Task item:
Each line of the data that mentions the string "FRITZING" needs to be identified and copied.

Provided records:
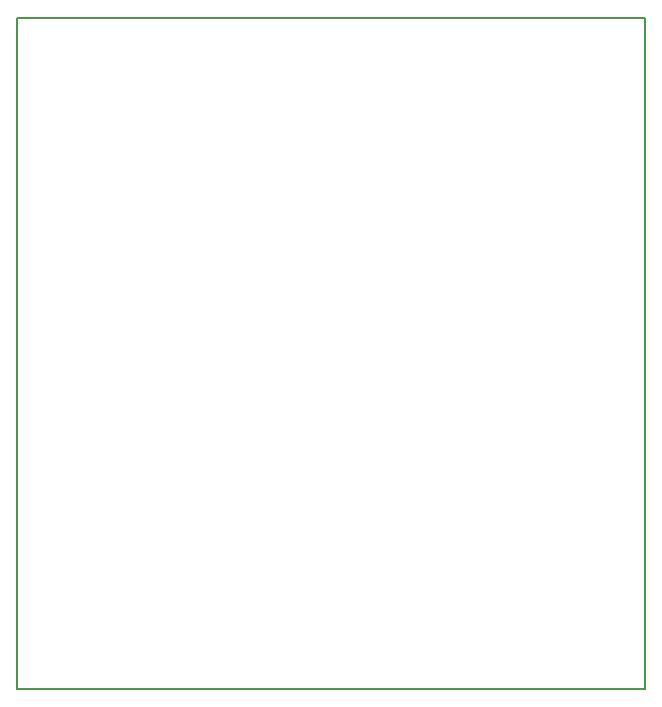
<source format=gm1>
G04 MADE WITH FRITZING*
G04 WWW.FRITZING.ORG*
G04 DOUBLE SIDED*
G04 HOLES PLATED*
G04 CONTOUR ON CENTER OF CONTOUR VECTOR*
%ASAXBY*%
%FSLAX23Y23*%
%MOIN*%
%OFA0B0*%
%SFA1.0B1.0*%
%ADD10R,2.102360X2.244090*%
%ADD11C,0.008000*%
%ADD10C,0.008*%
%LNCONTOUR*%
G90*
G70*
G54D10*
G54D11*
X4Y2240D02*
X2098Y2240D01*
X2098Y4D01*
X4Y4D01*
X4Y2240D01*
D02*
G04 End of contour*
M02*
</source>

Completed exercise:
G04 MADE WITH FRITZING*
G04 WWW.FRITZING.ORG*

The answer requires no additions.